■ ACTIVITY ■
State how many lines of the listing contain the word "Ridge", matching case exactly. Reply with the number only.

Text extracted from pages:
/---
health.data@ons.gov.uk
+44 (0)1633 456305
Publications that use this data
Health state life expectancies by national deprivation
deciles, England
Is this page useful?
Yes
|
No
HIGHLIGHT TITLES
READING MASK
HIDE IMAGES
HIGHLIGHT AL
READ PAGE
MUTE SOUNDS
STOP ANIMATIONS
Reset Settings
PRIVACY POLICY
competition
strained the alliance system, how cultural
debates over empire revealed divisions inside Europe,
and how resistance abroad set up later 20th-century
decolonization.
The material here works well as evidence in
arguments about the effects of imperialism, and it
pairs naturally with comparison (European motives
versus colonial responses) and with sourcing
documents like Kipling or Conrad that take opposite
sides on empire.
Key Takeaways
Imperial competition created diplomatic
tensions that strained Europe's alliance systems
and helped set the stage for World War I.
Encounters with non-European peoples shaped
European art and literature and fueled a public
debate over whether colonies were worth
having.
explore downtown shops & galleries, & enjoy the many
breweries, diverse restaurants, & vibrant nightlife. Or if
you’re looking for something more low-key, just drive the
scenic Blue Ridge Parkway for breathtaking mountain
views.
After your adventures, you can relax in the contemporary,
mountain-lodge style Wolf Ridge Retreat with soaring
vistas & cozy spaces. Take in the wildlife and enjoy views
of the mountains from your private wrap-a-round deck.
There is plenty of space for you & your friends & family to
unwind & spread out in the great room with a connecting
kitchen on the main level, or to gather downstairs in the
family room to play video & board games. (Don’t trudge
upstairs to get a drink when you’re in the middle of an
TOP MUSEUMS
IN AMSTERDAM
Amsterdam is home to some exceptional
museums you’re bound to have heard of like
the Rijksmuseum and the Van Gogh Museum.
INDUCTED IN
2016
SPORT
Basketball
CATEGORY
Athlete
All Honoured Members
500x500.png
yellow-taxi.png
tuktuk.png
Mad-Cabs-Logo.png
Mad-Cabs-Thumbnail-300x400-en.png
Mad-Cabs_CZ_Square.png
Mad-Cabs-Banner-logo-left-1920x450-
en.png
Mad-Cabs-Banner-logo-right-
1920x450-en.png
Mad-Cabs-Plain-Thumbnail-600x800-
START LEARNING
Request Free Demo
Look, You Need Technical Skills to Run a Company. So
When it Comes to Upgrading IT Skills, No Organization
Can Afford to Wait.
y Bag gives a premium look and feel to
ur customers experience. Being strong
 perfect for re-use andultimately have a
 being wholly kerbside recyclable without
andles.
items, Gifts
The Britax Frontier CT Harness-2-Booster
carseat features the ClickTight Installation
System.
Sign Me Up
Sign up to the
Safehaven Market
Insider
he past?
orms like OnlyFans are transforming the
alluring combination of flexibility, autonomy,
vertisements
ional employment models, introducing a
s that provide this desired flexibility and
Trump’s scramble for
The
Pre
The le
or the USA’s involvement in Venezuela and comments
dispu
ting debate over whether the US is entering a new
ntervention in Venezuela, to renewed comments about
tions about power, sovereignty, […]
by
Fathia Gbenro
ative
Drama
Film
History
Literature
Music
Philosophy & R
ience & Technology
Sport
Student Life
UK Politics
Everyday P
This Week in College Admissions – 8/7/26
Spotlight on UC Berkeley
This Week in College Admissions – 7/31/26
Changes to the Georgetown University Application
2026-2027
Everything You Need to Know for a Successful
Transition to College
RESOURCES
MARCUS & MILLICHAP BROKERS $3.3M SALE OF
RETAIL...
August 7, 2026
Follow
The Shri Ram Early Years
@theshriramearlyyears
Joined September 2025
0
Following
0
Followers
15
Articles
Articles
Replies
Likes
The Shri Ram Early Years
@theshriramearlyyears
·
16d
\---
■ SOLUTION FOR THIS PROBLEM ■
2